All the required data is currently collected by NSRGet when run with the -o:d switch. NetWorker: How to Use the NSRGet NetWorker Data Collection Tool
Library Configuration: Preparation
- Naming Persistence: In order to ensure that the library configuration remains valid, the hosts accessing drives must ensure that device names are persistently bound and unchanging - this prevents the possibility of future drive ordering problems (see Troubleshooting Tape Library Drive Ordering Problems in NetWorker)
- For Windows, see: Implementing Tape Device Name Persistence for Windows (A Dell Support account is required to view this article)
- For Linux, see: Implementing Tape Device Name Persistence for Linux (A Dell Support account is required to view this article)
- Device Resource Cleanup: In the Devices section, Ensure any standalone tape devices which will be configured as library drives are deleted
- Scan for Devices: In the Devices section, right-click the Storage Nodes container, select Scan for Devices, and select All Nodes you want to scan.
Library Configuration: Components
- Drive Properties: NetWorker requires several pieces of information from a device in order to build its associations in the NSR Jukebox configuration object: The serial number and the device handle. These can be manually acquired using the following commands:
cdi_inq -f <tape drive driver handle> -v inquire -lc
If the serial numbers between the inquire and cdi_inq commands, do not match, this is generally evidence of Dynamic World Wide Naming. - Robot Properties: Because the drives and robots are logically separate in their operations, in order to coordinate tape cartridge load operations with device read/write operations, the robot must associate a drive's serial number with the robot's corresponding element address. To acquire these pairings:
sjisn <i.t.l or changer driver handle>
- NSR Storage Node: If configuring the library in the NetWorker in the Management Console user interface, the device detection process adds any discovered drives or robots to the Storage Node resources as 'Unconfigured' devices (orange wrench icons in the user interface). They cannot be deleted as they are not distinct resources, and will be replaced with usable resources after the configuration process.
nsrdb (the folder can be zipped while NetWorker is running)dvdetect -dlv -D9
(when troubleshooting UI detection issues) - NSR Jukebox: Once the 'Unconfigured' library is selected and 'Configure' is run in the user interface, the NSR Jukebox is built using the associations above: element:serial number:device handle, and the other library data collected from the robot such as slot, cartridge, and I/E port displacement.
nsrdb: The folder can be zipped while NetWorker is runningnsrjb: Provides a simpler, human-readable version of the library configurationjbconfig: Can be used to manually configure a jukeboxjbedit: Provides a simpler, human-readable version of the library configuration
Library Configuration: Inhibitors
The following are several basic tests to try once detection and access have been confirmed previously:
- Troubleshooting Tape Library Detection Problems in NetWorker (A Dell Support account is required to view this article)

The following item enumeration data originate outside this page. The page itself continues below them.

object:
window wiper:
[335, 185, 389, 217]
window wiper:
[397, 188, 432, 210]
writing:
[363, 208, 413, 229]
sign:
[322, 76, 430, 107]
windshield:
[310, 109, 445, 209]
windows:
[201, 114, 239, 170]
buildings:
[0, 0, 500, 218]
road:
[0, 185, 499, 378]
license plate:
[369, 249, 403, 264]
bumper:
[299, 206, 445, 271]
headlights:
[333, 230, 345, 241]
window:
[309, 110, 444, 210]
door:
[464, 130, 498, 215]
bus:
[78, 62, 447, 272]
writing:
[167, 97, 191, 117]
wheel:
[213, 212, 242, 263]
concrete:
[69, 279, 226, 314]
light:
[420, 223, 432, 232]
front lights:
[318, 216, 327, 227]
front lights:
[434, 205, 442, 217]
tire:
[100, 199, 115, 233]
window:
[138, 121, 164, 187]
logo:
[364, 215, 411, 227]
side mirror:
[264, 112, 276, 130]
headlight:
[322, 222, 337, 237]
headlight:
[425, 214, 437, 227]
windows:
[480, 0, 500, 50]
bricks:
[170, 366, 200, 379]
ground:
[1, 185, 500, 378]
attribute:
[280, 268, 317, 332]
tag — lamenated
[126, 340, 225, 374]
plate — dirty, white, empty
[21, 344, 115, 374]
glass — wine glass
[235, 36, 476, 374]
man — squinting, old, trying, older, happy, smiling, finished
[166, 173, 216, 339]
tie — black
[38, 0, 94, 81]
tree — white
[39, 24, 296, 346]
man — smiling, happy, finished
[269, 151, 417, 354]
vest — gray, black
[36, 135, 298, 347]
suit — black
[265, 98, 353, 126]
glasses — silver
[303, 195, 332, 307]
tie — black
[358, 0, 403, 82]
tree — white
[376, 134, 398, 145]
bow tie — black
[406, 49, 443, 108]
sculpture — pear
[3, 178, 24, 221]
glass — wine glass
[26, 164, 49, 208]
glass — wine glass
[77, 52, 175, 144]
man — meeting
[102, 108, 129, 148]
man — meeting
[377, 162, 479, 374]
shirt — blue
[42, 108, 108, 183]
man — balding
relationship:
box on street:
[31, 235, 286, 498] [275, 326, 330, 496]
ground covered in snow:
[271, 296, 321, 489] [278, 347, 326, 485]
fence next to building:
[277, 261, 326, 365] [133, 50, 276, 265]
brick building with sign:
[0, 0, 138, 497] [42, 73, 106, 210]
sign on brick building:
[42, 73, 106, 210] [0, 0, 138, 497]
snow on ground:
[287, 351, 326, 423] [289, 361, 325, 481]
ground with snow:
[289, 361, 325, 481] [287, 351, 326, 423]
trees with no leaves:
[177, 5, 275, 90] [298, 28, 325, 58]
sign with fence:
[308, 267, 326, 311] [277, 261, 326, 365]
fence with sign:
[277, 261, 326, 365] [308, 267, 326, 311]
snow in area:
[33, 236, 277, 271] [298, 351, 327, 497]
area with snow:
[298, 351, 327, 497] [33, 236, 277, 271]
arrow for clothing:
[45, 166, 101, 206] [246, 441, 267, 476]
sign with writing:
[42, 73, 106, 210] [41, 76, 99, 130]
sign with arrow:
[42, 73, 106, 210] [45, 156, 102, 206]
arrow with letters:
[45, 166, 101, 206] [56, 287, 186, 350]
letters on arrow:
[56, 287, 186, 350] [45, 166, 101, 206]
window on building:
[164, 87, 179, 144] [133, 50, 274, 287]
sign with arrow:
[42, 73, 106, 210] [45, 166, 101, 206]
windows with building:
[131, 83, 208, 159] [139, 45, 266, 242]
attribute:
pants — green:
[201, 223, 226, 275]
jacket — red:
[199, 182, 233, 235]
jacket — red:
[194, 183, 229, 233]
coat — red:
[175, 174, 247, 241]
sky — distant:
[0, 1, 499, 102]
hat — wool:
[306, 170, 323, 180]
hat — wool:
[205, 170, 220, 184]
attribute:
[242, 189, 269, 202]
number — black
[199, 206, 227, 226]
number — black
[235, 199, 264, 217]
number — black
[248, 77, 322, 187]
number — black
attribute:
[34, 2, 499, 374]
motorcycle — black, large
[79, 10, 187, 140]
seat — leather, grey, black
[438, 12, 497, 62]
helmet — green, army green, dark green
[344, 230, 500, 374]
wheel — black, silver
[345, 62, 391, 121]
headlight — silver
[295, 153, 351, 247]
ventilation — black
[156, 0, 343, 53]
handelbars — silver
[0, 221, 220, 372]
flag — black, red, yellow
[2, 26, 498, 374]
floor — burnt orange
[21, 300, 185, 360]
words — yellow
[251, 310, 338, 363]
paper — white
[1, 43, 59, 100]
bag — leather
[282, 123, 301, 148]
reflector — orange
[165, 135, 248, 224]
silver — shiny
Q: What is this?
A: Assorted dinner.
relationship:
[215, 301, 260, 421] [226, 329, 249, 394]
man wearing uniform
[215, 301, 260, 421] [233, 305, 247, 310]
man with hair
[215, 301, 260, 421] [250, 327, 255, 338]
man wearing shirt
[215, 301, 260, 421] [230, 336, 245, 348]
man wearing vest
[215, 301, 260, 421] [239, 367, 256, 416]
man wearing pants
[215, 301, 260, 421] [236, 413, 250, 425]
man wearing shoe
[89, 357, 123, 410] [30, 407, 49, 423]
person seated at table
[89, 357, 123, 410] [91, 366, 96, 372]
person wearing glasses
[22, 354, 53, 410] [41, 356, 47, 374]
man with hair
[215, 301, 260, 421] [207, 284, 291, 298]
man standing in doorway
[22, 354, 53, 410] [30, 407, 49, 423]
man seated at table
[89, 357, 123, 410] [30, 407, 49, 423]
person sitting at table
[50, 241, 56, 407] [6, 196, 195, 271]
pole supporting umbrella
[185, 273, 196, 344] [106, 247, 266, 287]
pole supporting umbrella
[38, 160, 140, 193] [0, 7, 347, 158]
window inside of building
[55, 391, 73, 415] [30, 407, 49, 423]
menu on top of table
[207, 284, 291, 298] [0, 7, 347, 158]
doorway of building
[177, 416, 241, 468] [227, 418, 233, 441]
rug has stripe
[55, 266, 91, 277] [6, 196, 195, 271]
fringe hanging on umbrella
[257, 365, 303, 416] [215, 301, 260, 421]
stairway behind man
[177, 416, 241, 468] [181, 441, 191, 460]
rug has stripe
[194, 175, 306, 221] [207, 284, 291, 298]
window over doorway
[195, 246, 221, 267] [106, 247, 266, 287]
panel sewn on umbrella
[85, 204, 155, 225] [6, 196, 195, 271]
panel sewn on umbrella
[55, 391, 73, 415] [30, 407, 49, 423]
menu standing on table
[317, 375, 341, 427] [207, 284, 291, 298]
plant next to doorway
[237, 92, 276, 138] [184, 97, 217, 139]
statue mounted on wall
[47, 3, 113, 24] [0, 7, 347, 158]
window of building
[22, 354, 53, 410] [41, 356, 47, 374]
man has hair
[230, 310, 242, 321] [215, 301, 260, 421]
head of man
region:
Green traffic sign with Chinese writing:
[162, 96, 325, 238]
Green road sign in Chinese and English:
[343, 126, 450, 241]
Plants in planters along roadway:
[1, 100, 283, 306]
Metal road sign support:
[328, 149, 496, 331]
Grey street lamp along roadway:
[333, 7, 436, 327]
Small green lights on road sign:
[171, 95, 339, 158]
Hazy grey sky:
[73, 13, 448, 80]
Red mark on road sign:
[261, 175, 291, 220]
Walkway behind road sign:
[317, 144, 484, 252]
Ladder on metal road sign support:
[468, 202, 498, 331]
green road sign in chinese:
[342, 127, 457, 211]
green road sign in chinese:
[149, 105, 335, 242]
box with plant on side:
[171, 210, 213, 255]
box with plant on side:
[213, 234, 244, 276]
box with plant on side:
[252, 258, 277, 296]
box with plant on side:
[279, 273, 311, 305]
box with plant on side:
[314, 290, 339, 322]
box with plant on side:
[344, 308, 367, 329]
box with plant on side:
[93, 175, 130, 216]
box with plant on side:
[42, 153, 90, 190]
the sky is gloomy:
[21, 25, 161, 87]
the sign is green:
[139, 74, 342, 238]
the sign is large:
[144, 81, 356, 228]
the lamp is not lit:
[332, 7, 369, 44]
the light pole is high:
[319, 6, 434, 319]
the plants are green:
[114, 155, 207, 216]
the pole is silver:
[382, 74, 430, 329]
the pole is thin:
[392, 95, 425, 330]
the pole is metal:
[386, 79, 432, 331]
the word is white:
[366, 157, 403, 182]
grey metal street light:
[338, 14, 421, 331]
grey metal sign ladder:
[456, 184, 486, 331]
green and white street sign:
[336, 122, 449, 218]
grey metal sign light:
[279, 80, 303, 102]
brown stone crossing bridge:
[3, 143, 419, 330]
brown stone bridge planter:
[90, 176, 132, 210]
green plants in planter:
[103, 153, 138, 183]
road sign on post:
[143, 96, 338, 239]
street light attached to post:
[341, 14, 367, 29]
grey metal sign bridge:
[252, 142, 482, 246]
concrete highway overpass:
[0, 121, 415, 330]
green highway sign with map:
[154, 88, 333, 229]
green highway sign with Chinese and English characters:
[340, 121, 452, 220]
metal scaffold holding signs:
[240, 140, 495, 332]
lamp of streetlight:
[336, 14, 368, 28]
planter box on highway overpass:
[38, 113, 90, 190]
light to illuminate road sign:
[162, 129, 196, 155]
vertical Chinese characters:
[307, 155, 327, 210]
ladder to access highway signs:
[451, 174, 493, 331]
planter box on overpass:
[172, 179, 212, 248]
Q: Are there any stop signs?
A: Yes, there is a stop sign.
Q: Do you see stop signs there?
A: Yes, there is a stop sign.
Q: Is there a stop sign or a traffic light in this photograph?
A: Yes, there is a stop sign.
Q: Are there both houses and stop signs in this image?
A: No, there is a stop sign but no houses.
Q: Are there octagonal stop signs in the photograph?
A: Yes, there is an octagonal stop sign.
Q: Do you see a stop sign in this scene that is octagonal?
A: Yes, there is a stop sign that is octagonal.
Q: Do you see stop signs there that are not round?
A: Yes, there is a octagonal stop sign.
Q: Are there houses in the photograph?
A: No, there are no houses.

- Troubleshooting Tape Library Access Problems in NetWorker (A Dell Support account is required to view this article)
- Checking or Deleting NSR Storage Node: There are several properties in the resource which may prevent proper detection and configuration of a jukebox, such as:
- Any of the Unconfig or List of fields
- Skip scsi targets field
- Any of the name or registration fields
The NSR Storage Node resource can be safely deleted by shutting down NetWorker, connecting to the resource database at the command line. Always back up the resource database first, both by creating a bootstrap backup, and by creating a tar/.zip file of the nsrdb folder
cd <nsr/res directory> nsradmin -d nsrdb del type: nsr storage node (and answer yes to the storage node in question)
Manually checking cdi_inq/inquire / sjisn/sjirjc resources. Since automatic configuration of a tape library requires coordination of data from both the drives and the robot, and cross-validating, some of these values, check to see if anomalies appear anywhere in the outputs:
sjirjc <changer address>
Confirm Number of Drives, Number of Import/Export Elements and Number of Slots are expected.
sjisn <changer address>
Compare drive totals to inquire, sjirdtag, and sjirjc totals; compare serial numbers and model strings to inquire output.
sjirdtag <changer address>
Compare drive and slot totals to other output; look for pres_val=0 for drives to indicate problems.
cdi_inq -f <changer driver handle> -v
Compare serial number and model string to inquire and sjisn outputs.
If serial numbers cannot be detected, or the serial strings or drive counts mismatch, the configuration fails.
- Hardware, firmware, or NetWorker code issues: If there are lower-level problems in any of the devices' reporting, or the code which handles them, you can enable debug with the following environment variables, and rerun the commands above (or NSRGet -o:d) to either check for clues, or prepare for escalation:
SJI_DEBUG=9 LUS_DEBUG=9 CDI_DEBUG=9 JBDEBUG=9 SCSI_DEBUG=9
Library configuration - jbconfig (automatic)
- If the library is failing to be detected using the normal UI mechanisms, try using the command jbconfig - this may operate at a semi-devolved level, but still provides almost the same results as the UI (and provides the ability to name the library, which is not present in regular UI configuration).
- Select Option 2 in the jbconfig dialogue to test autodetection and configuration; you are prompted for any shared device handling or NDMP devices - remote hosts and NDMP are not handled automatically, and you must use the sjisn and inquire outputs to provide the host/handle pairings, per element.
Library configuration - jbconfig (manual)
- If jbconfig fails with Option 2 - you can retry with Option 4, and if the type of library does not appear in the list, simply use #54 (standard SCSI jukebox). This option requires all parameters entered manually:
- Library SCSI address or driver file handle, as returned by inquire on the robot control host
- Driver handle for each host:drive element pairing, as per robot-local sjisn output, as compared with an inquire output collected from each Storage Node sharing drives
- Model of drive(s) being configured in the jukebox
- If sjisn and inquire outputs do not reveal serial numbers, then the robot or drives may not support serial numbers; in this case the only remaining option is to empty the library, manually move a single tape cartridge to each drive in succession, and run mt -f <device handle> status until the correct local handle, per host, is found for that drive element. This is rare and unexpected in modern hardware.
If none of the above suggestions help, engage support as appropriate for your Operating System or Library vendor if the evidence collected from the debug suggests any internal anomalies; otherwise, collect the debug output while attempting configuration and escalate the results within NetWorker Support to pursue the possibility of a code defect.